Simon loves diner food and the fact that day or night, summer or winter, you can have your favourite comfort food dish, whenever you want it. SIMPLY SIMON’S, his new cookbook, is all about choice and delicious, comforting food – whatever you want, whenever you want it.
CAJUN SHRIMP LINGUINI WITH ARRABIATA-STYLE SAUCE
Italian food is without question my favourite type of cuisine. Using dried pasta is more than acceptable – there’s such good quality on offer these days that it’s a no-brainer when making dishes like this. I, like a lot of people, don’t eat enough fish, but with a dish like this it’s easy to put it on the weekly rota at home. This sauce, sugo all’arrabbiata, as the Italians call it, lifts this dish to the next level. The word arrabbiata means ‘angry’ in Italian, referring to the use of chillies in the sauce! If, like me, you’re a wuss when it comes to chillies and heat, stick with one chilli, as quoted in the recipe.
400g dried linguini
3 tbsp good olive oil
1 chilli, deseeded and finely chopped
2 garlic cloves, finely sliced
1 tsp cajun spice
350g large prawns, deveined
2 plum tomatoes, deseeded and finely chopped
juice and zest of 1 lemon
1 bunch of flat-leaf parsley, chopped
Add a good pinch of sea salt to a pot of boiling water. Lots of people don’t season their water when making pasta, but many will say it’s essential to get flavour into the pasta right from the off. Cook the pasta as per instructions on the package and, when cooked, drain and keep warm. Keep a couple of spoonfuls of the pasta-cooking liquor back, as we’ll add these to the sauce later.
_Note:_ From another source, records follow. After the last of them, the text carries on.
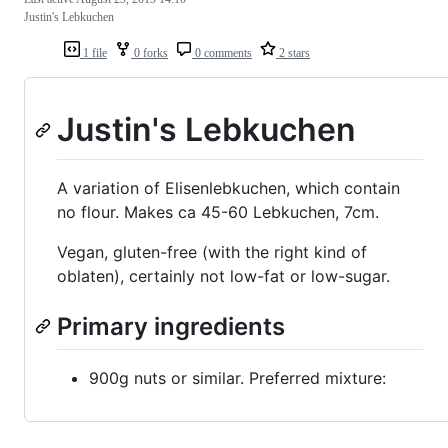
Justin's Lebkuchen
1 file
0 forks
0 comments
2 stars
Justin's Lebkuchen
A variation of Elisenlebkuchen, which contain
no flour. Makes ca 45-60 Lebkuchen, 7cm.
Vegan, gluten-free (with the right kind of
oblaten), certainly not low-fat or low-sugar.
Primary ingredients
900g nuts or similar. Preferred mixture: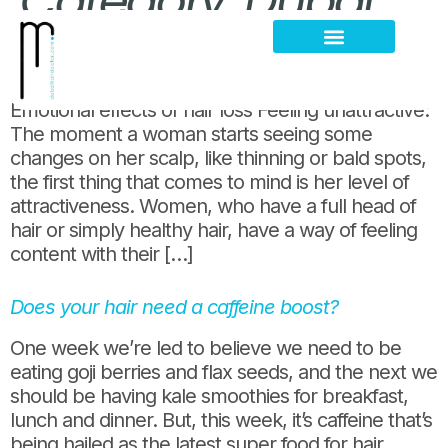
Category:
Dubai
Emotional effects of hair loss among women
Hair Loss Thinning
Scalp Problems
Emotional effects of hair loss Feeling unattractive:
The moment a woman starts seeing some
changes on her scalp, like thinning or bald spots,
the first thing that comes to mind is her level of
attractiveness. Women, who have a full head of
hair or simply healthy hair, have a way of feeling
content with their […]
Does your hair need a caffeine boost?
One week we’re led to believe we need to be
eating goji berries and flax seeds, and the next we
should be having kale smoothies for breakfast,
lunch and dinner. But, this week, it’s caffeine that’s
being hailed as the latest super food for hair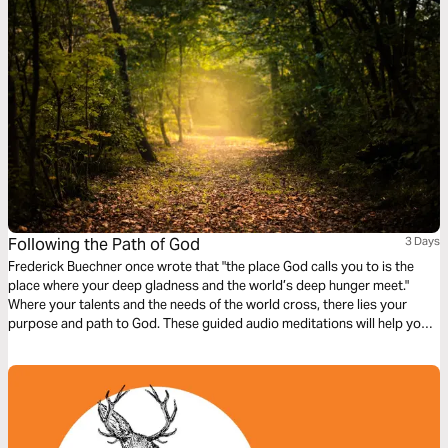
Following the Path of God
3 Days
Frederick Buechner once wrote that "the place God calls you to is the
place where your deep gladness and the world’s deep hunger meet."
Where your talents and the needs of the world cross, there lies your
purpose and path to God. These guided audio meditations will help you
reflect on following the highest path, denying yourself, setting aside
selfish interests, and marking yourself as a follower of Christ.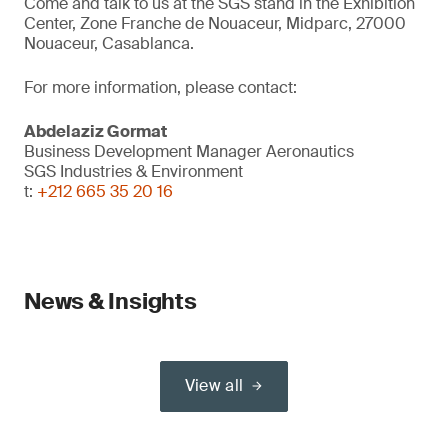
Come and talk to us at the SGS stand in the Exhibition
Center, Zone Franche de Nouaceur, Midparc, 27000
Nouaceur, Casablanca.
For more information, please contact:
Abdelaziz Gormat
Business Development Manager Aeronautics
SGS Industries & Environment
t:
+212 665 35 20 16
News & Insights
View all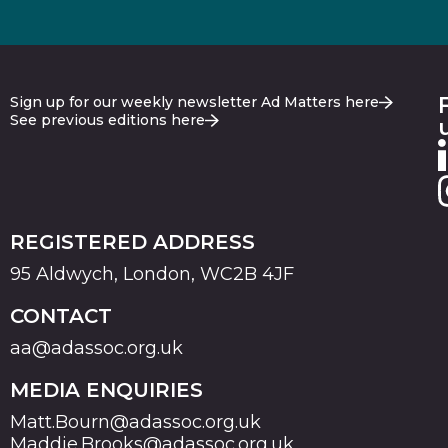
Sign up for our weekly newsletter Ad Matters here
See previous editions here
REGISTERED ADDRESS
95 Aldwych, London, WC2B 4JF
CONTACT
aa@adassoc.org.uk
MEDIA ENQUIRIES
Matt.Bourn@adassoc.org.uk
Maddie.Brooks@adassoc.org.uk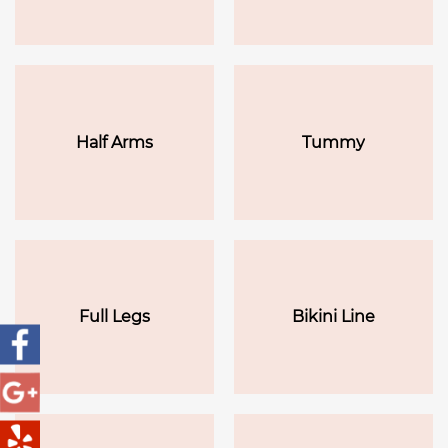
Half Arms
Tummy
Full Legs
Bikini Line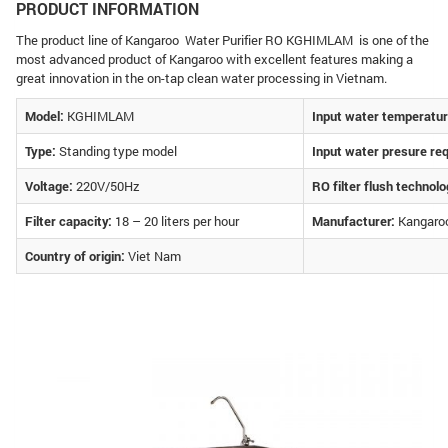
PRODUCT INFORMATION
The product line of Kangaroo Water Purifier RO KGHIMLAM is one of the
most advanced product of Kangaroo with excellent features making a
great innovation in the on-tap clean water processing in Vietnam.
Model:
KGHIMLAM
Input water temperatur
Type:
Standing type model
Input water presure re
Voltage:
220V/50Hz
RO filter flush technolo
Filter capacity:
18 – 20 liters per hour
Manufacturer:
Kangaroo
Country of origin:
Viet Nam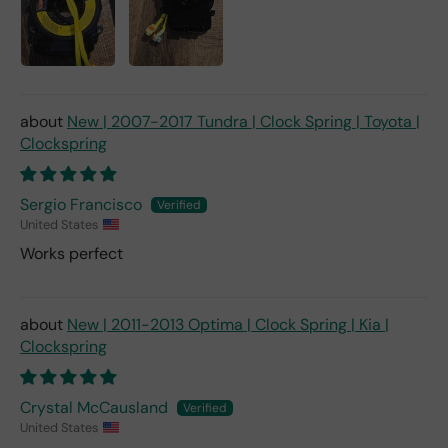
New | 2007-2017 Tundra | Clock Spring | Toyota |
Clockspring
Sergio Francisco
United States
Works perfect
New | 2011-2013 Optima | Clock Spring | Kia |
Clockspring
Crystal McCausland
United States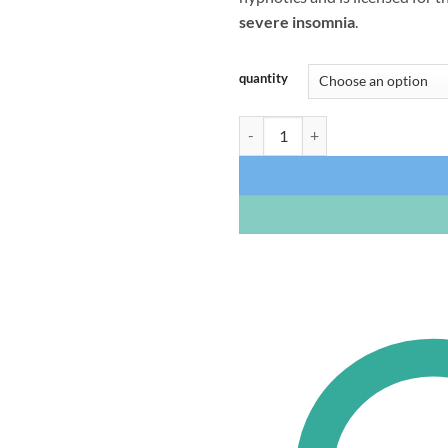
severe insomnia
.
quantity
Zopiclone 7.5mg (UK Brand) quan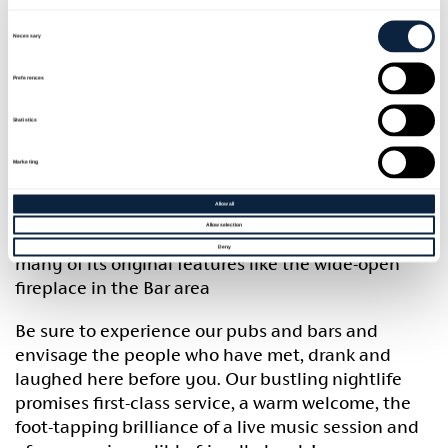
Consent
Banbridge can lay claim to the fact that The
Selection
Necessary
Downshire Arms was used as the second coach
stop from Belfast to Dublin in the times before
Preferences
automated transport. This Hotel is an excellent
example of a Georgian coaching inn, two storeys,
Statistics
painted plaster, with hipped roof. At the rear, there
is a charming courtyard surrounded by good
Marketing
slated and whitewashed stables, coach houses and
Allow all
outbuildings, very little altered. Although
Allow selection
modernisation has taken place the Hotel still has
Deny
many of its original features like the wide-open
fireplace in the Bar area
Be sure to experience our pubs and bars and
envisage the people who have met, drank and
laughed here before you. Our bustling nightlife
promises first-class service, a warm welcome, the
foot-tapping brilliance of a live music session and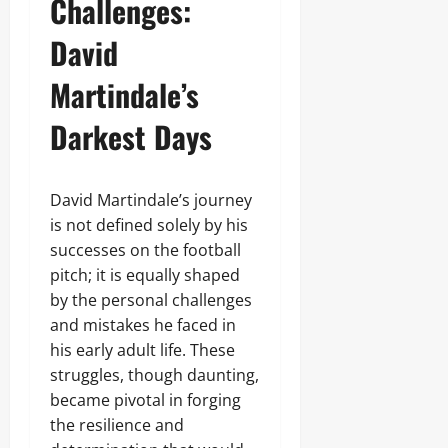
Challenges:
David
Martindale’s
Darkest Days
David Martindale’s journey
is not defined solely by his
successes on the football
pitch; it is equally shaped
by the personal challenges
and mistakes he faced in
his early adult life. These
struggles, though daunting,
became pivotal in forging
the resilience and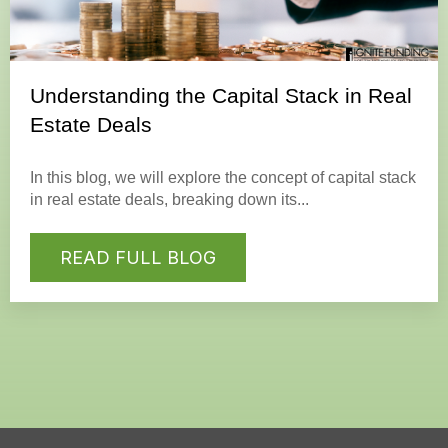
Understanding the Capital Stack in Real
Estate Deals
In this blog, we will explore the concept of capital stack
in real estate deals, breaking down its...
READ FULL BLOG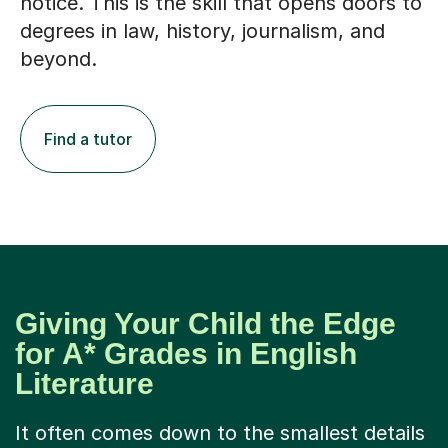
degrees in law, history, journalism, and
beyond.
Find a tutor
Giving Your Child the Edge
for A* Grades in English
Literature
It often comes down to the smallest details
– the turn of a phrase, the structure of an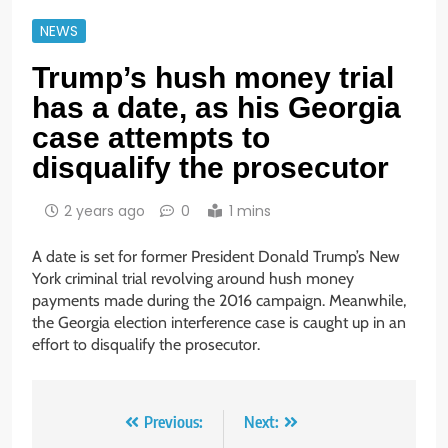
NEWS
Trump’s hush money trial
has a date, as his Georgia
case attempts to
disqualify the prosecutor
2 years ago
0
1 mins
A date is set for former President Donald Trump’s New
York criminal trial revolving around hush money
payments made during the 2016 campaign. Meanwhile,
the Georgia election interference case is caught up in an
effort to disqualify the prosecutor.
Post
Previous:
Next: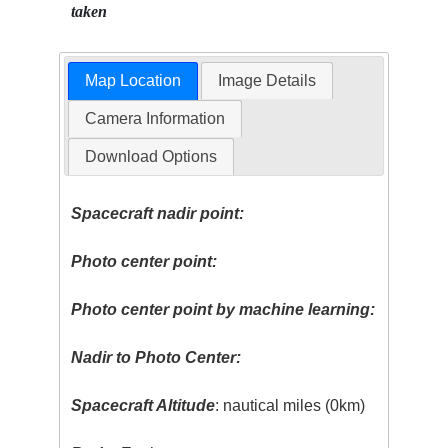
taken
Map Location
Image Details
Camera Information
Download Options
Spacecraft nadir point:
Photo center point:
Photo center point by machine learning:
Nadir to Photo Center:
Spacecraft Altitude
: nautical miles (0km)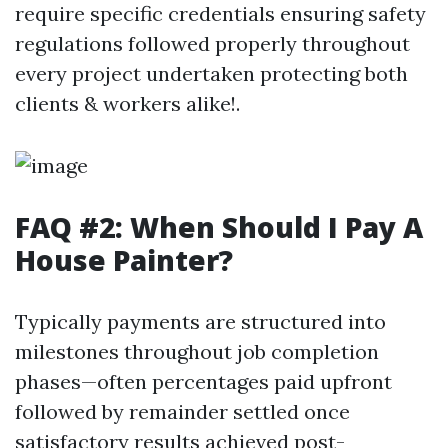
require specific credentials ensuring safety
regulations followed properly throughout
every project undertaken protecting both
clients & workers alike!.
FAQ #2: When Should I Pay A
House Painter?
Typically payments are structured into
milestones throughout job completion
phases—often percentages paid upfront
followed by remainder settled once
satisfactory results achieved post-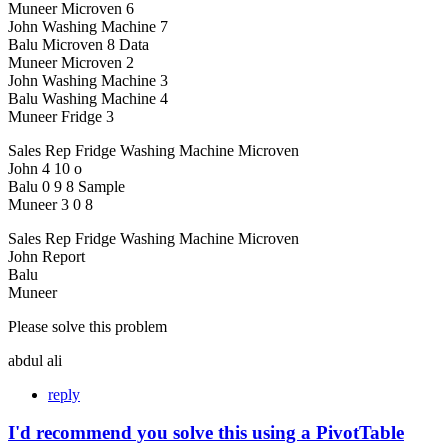
Muneer Microven 6
John Washing Machine 7
Balu Microven 8 Data
Muneer Microven 2
John Washing Machine 3
Balu Washing Machine 4
Muneer Fridge 3
Sales Rep Fridge Washing Machine Microven
John 4 10 o
Balu 0 9 8 Sample
Muneer 3 0 8
Sales Rep Fridge Washing Machine Microven
John Report
Balu
Muneer
Please solve this problem
abdul ali
reply
I'd recommend you solve this using a PivotTable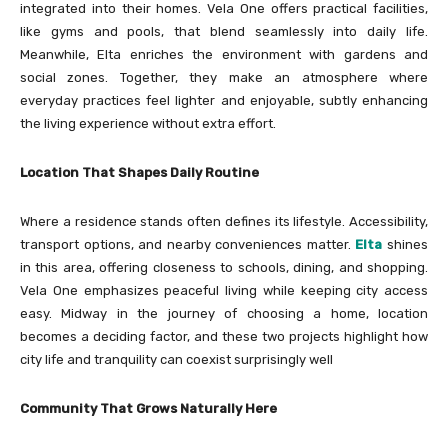
integrated into their homes. Vela One offers practical facilities,
like gyms and pools, that blend seamlessly into daily life.
Meanwhile, Elta enriches the environment with gardens and
social zones. Together, they make an atmosphere where
everyday practices feel lighter and enjoyable, subtly enhancing
the living experience without extra effort.
Location That Shapes Daily Routine
Where a residence stands often defines its lifestyle. Accessibility,
transport options, and nearby conveniences matter.
Elta
shines
in this area, offering closeness to schools, dining, and shopping.
Vela One emphasizes peaceful living while keeping city access
easy. Midway in the journey of choosing a home, location
becomes a deciding factor, and these two projects highlight how
city life and tranquility can coexist surprisingly well
Community That Grows Naturally Here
In a pan over a medium heat, add the olive oil, chilli, garlic and the Cajun spice. Allow these to cook for a couple of minutes to flavour the oil. Then add the prawns and cook them for about one minute, keeping the pan moving all the time so the prawns get coated in that flavour-packed oil. Add the tomato and zest and juice of a lemon and then remove from the heat. Add the cooked linguini to the pan and toss through the sauce, along with three tablespoons of the reserved pasta-cooking liquor. Check the seasoning and add salt and pepper if needed.
To serve, pop the pasta and prawns into a large bowl, drizzle with the sauce and garnish with a sprinkle of the chopped parsley.